Sortings is a collection of poems focusing on the process of making distinctions, reflecting on life’s experiences, trying to discover and express what really mattered and continues to matter. The book explores a variety of subjects – childhood and growing up, the natural world, travel, artworks, and teaching. A major focus of this collection is the sorting through recent experiences with the poet’s mother as she traveled from the vital, funny, ironic, loving person she was, to becoming a 96-year-old elder struggling with the torments of dementia. The book has a kind of emotional coherence and a narrative arc, moving from memory to more recent subjects that inevitably link the now to the then.

https://www.dosmadres.com/shop/sortings-by-ann-taylor/

Congratulations to NEPC member, Carolyne Wright, winner of a 2020-21 Fulbright Scholar Award!

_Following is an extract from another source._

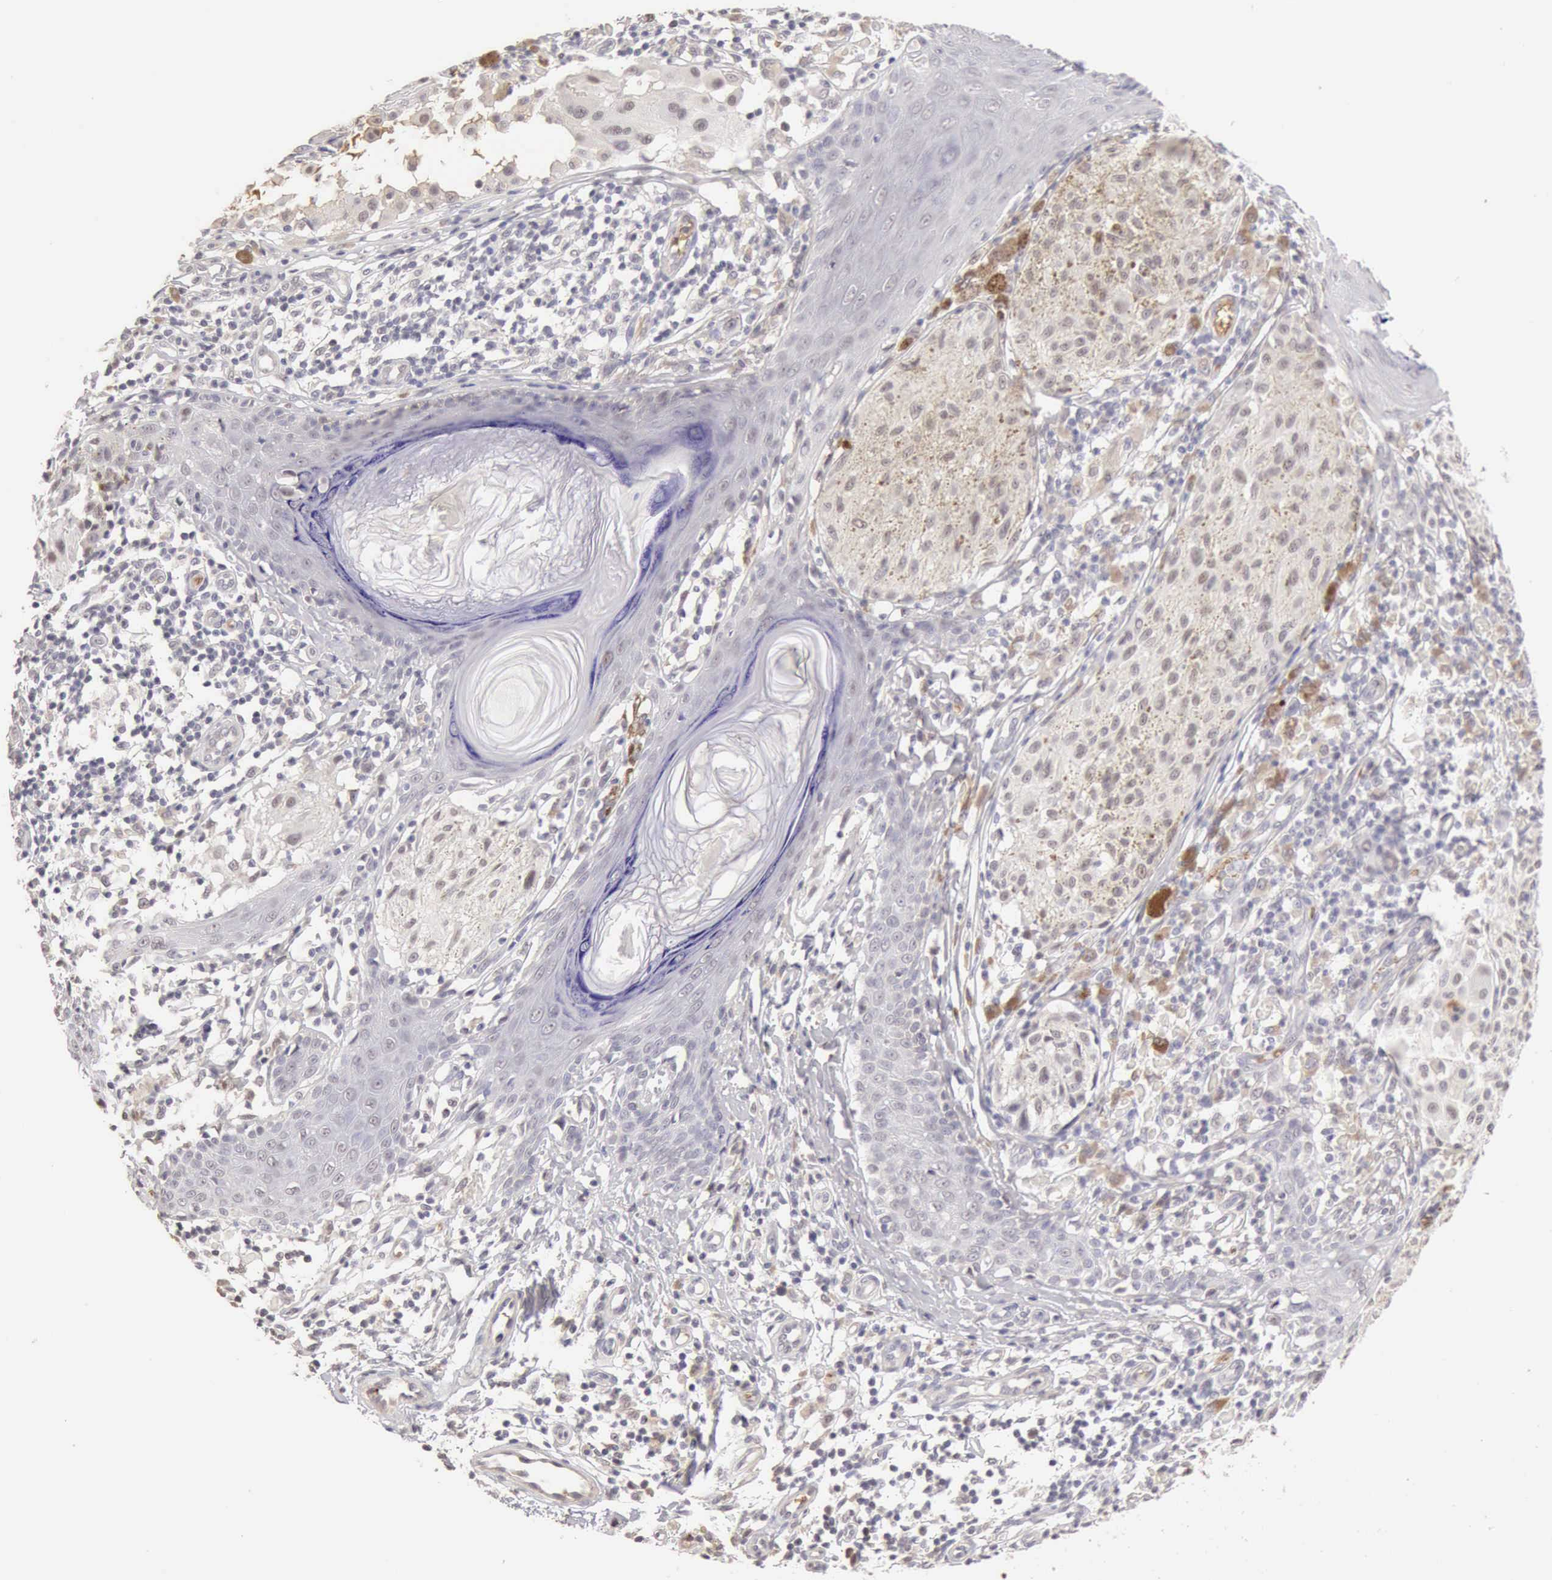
{"staining": {"intensity": "weak", "quantity": "25%-75%", "location": "nuclear"}, "tissue": "melanoma", "cell_type": "Tumor cells", "image_type": "cancer", "snomed": [{"axis": "morphology", "description": "Malignant melanoma, NOS"}, {"axis": "topography", "description": "Skin"}], "caption": "Malignant melanoma was stained to show a protein in brown. There is low levels of weak nuclear positivity in about 25%-75% of tumor cells. The staining was performed using DAB to visualize the protein expression in brown, while the nuclei were stained in blue with hematoxylin (Magnification: 20x).", "gene": "CFI", "patient": {"sex": "male", "age": 36}}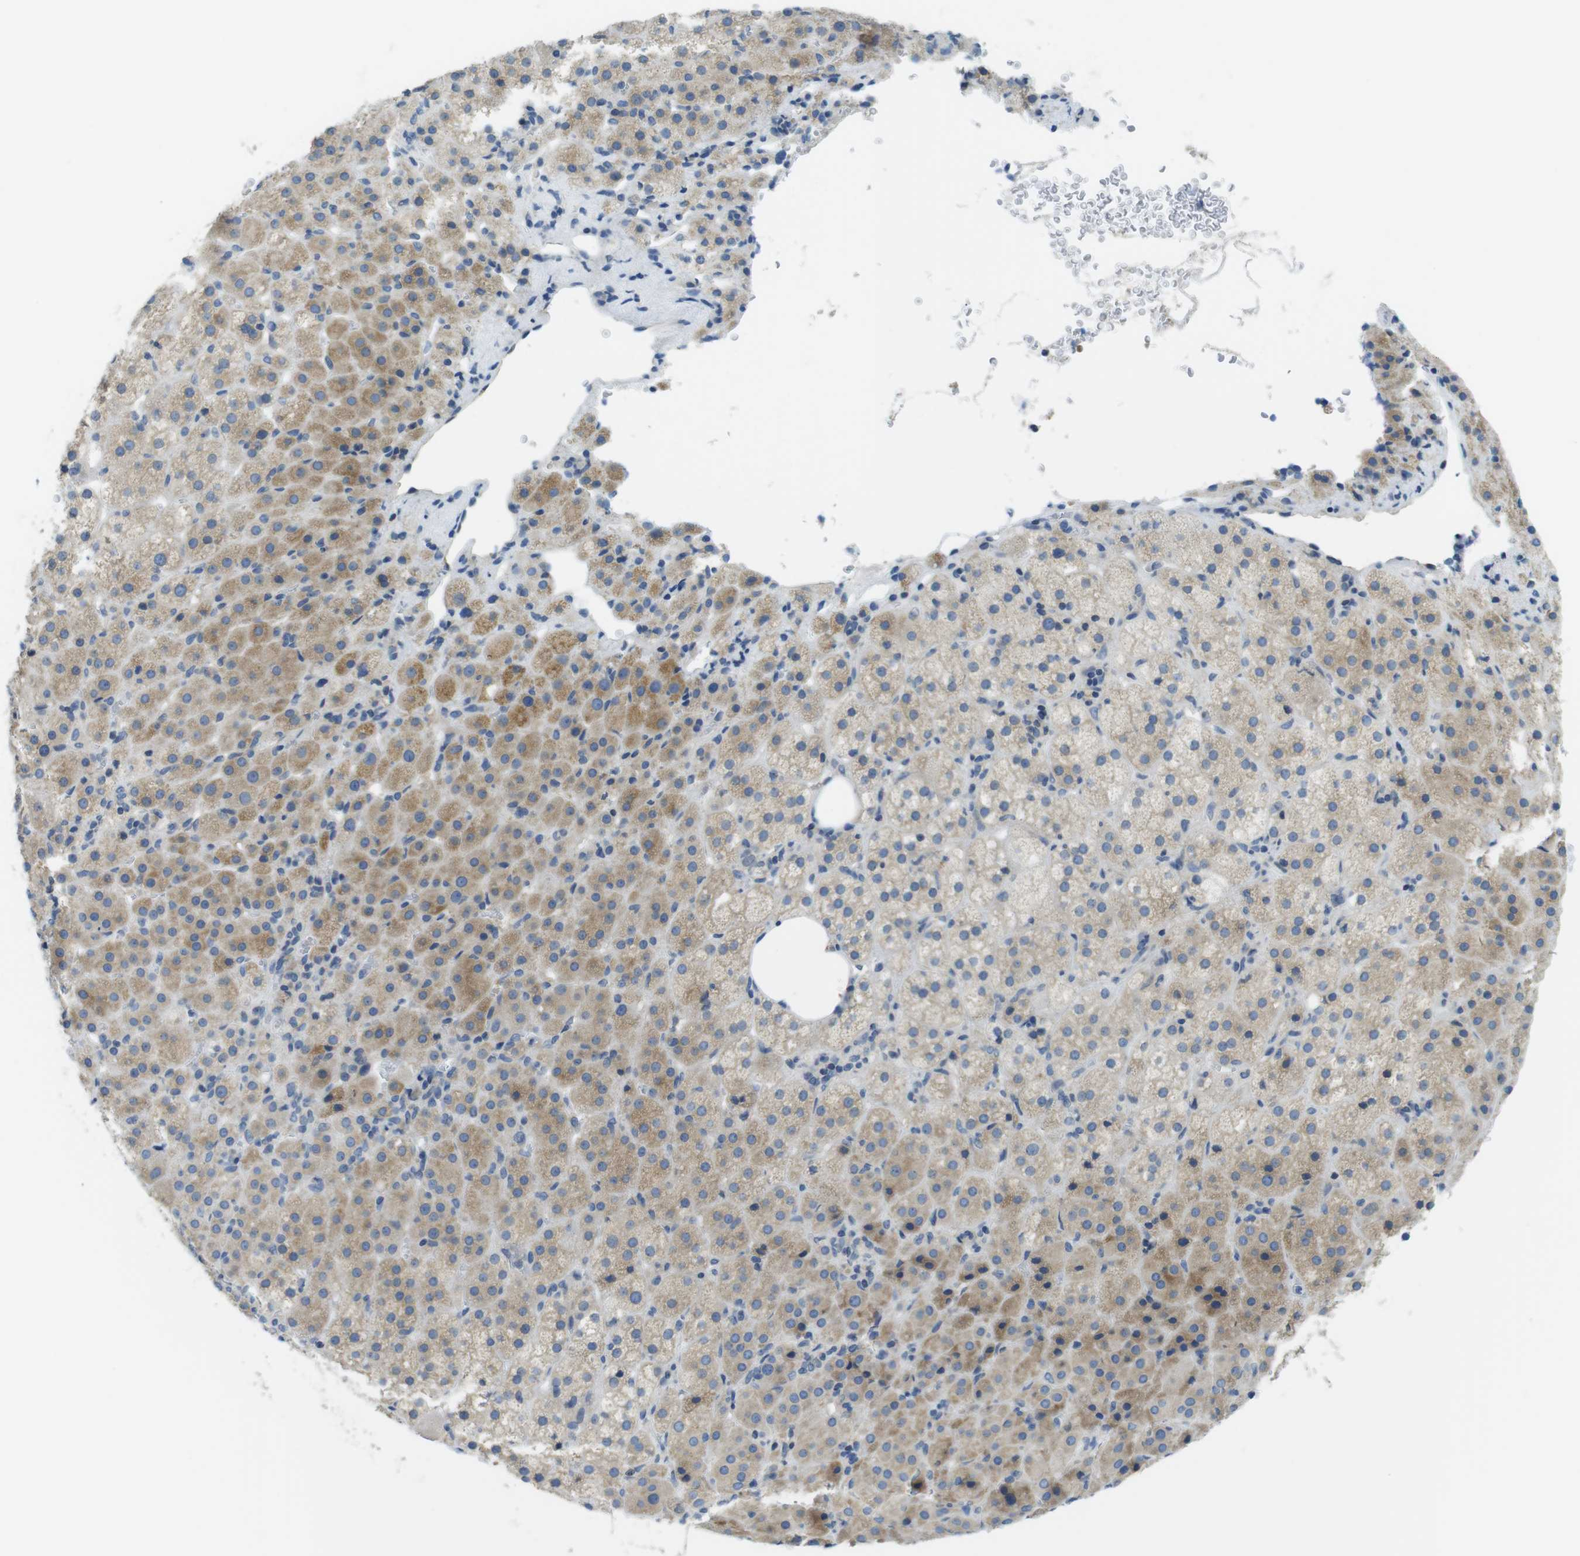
{"staining": {"intensity": "moderate", "quantity": ">75%", "location": "cytoplasmic/membranous"}, "tissue": "adrenal gland", "cell_type": "Glandular cells", "image_type": "normal", "snomed": [{"axis": "morphology", "description": "Normal tissue, NOS"}, {"axis": "topography", "description": "Adrenal gland"}], "caption": "The image exhibits a brown stain indicating the presence of a protein in the cytoplasmic/membranous of glandular cells in adrenal gland. The staining was performed using DAB to visualize the protein expression in brown, while the nuclei were stained in blue with hematoxylin (Magnification: 20x).", "gene": "CLPTM1L", "patient": {"sex": "female", "age": 57}}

Carolyne Wright (lifetime NEPC member since 1992), has received a 2020-2021 Fulbright Scholar Award to Bahia, Brazil, which she hopes to take up after the global COVID-19 travel advisory is lifted. Her most recent book is This Dream the World: New & Selected Poems (Lost Horse Press, 2017), whose title poem won the NEPC’s Firman Houghton Award as well as a Pushcart Prize, and was also included in The Best American Poetry 2009. Also appearing in 2017 was the bilingual sequence Trazas de mapa, trazas de sangre / Map Traces, Blood Traces by Chilean poet Eugenia Toledo (Mayapple Press, 2017), a Finalist for the 2018 Washington State Book Award and the 2018 PEN America-Los Angeles Award in Translation. Wright was co-editor of the ground-breaking anthology, Raising Lilly Ledbetter: Women Poets Occupy the Workspace (Lost Horse, 2015), which received ten Pushcart Prize nominations and was a finalist in the Foreword Review’s Book of the Year Awards. She has nine other volumes of poetry (including the Blue Lynx Prize and American Book Award-winning Seasons of Mangoes & Brainfire), a collection of essays, and four other award-winning volumes of poetry in translation from Spanish and Bengali.  Wright has served as Visiting Poet and Writer at colleges and universities throughout the U.S., including Harvard, Radcliffe, Emory University and the University of Miami. She returned in 2005 to her native Seattle, where she teaches for Richard Hugo House, the Whidbey Writers Workshop MFA Program (from 2005 until the program’s closure in 2016), and for national and international literary conferences and festivals. She has received grants from the NEA, 4Culture, Seattle’s Office of Arts & Culture, and the Instituto Sacatar in Bahia, Brazil.